The next prominent actor on our stage wasn’t a single player but a team assembled at AT&T Bell Labs. By bringing theorists and engineers who had vision and passion, they set the stage for the development of the solid state device known as the transistor. The three players who earned the Nobel prize for this discovery were William Shockley, Walter Brattain and John Bardeen Brattain. Bardeen produced the first crude transistor in 1947 and Shockley produced an improvised version soon after. It wasn’t long before transistors were replacing the vacuum tubes in radios and finding their way into computers.

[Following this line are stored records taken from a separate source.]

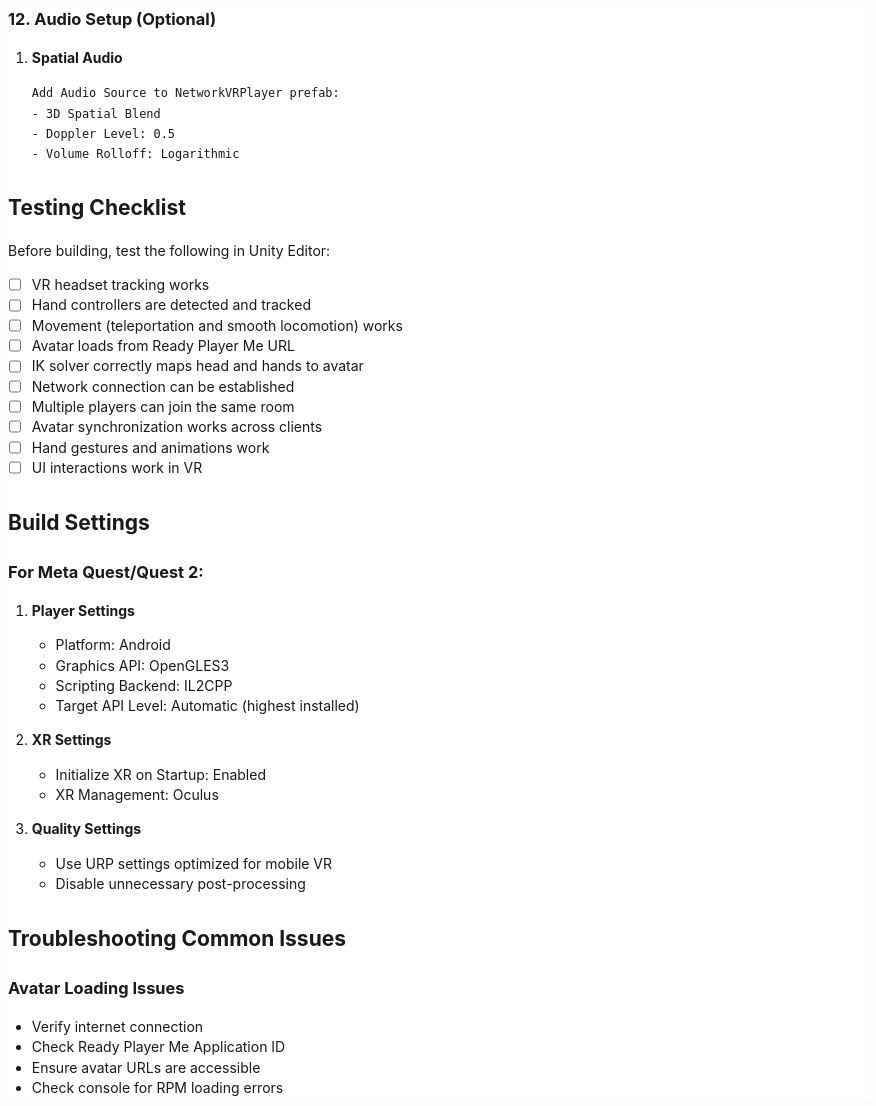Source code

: ### 12. Audio Setup (Optional)

1. **Spatial Audio**
   ```
   Add Audio Source to NetworkVRPlayer prefab:
   - 3D Spatial Blend
   - Doppler Level: 0.5
   - Volume Rolloff: Logarithmic
   ```

## Testing Checklist

Before building, test the following in Unity Editor:

- [ ] VR headset tracking works
- [ ] Hand controllers are detected and tracked
- [ ] Movement (teleportation and smooth locomotion) works
- [ ] Avatar loads from Ready Player Me URL
- [ ] IK solver correctly maps head and hands to avatar
- [ ] Network connection can be established
- [ ] Multiple players can join the same room
- [ ] Avatar synchronization works across clients
- [ ] Hand gestures and animations work
- [ ] UI interactions work in VR

## Build Settings

### For Meta Quest/Quest 2:

1. **Player Settings**
   - Platform: Android
   - Graphics API: OpenGLES3
   - Scripting Backend: IL2CPP
   - Target API Level: Automatic (highest installed)

2. **XR Settings**
   - Initialize XR on Startup: Enabled
   - XR Management: Oculus

3. **Quality Settings**
   - Use URP settings optimized for mobile VR
   - Disable unnecessary post-processing

## Troubleshooting Common Issues

### Avatar Loading Issues
- Verify internet connection
- Check Ready Player Me Application ID
- Ensure avatar URLs are accessible
- Check console for RPM loading errors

Other recognized players in this book include John Von Neumann, a Hungarian-born mathematician. He contributed expressly to figuring out how to store a program in computer memory. He also figured out how to make a computer modify its program based on the results it was getting. Robert Noyce led a team that made a better and more efficient microchip. The idea of a microchip was to place multiple devices like transistors on the same piece of silicon and was brought into existence by two major companies. Jack Kilby led the first team. Kilby’s product featured gold wires connecting the device while Noyce’s chip laid down a grid of copper on the chip to connect the chips. The race was to make microchips smaller, faster, cheaper and more powerful. Ultimately, both companies worked it out so they could benefit. Kilby finally received the Nobel prize in 2000 while Noyce died in 1990. Tim Berners Lee created the necessary tools needed to bring his vision to life. His vision was to create a single global web of information which led him to use hypertext to connect one document on one computer to another elsewhere on the internet.

The final story in this book involves two graduate students from Stanford who were both rejected by MIT. While Larry Page and Sergey Brin’s Google search engine wasn’t the first of its kind, it did become most famous.

This book is full of people who stood at the time of intersection of the arts and science and made their contributions.

THE BIG THREE – KEY POINTS

Key point #1: Innovation is rarely one single individual’s effort as it’s based on collaboration integration and incremental improvement

Key point #2:  These innovators were willing to share their ideas, thoughts and work with people that make them significant

Key point #3: Progress doesn’t happen overnight or behind closed doors. It’s only when people come together to share, collaborate, create and negate that ideas will amount to something that can change the world.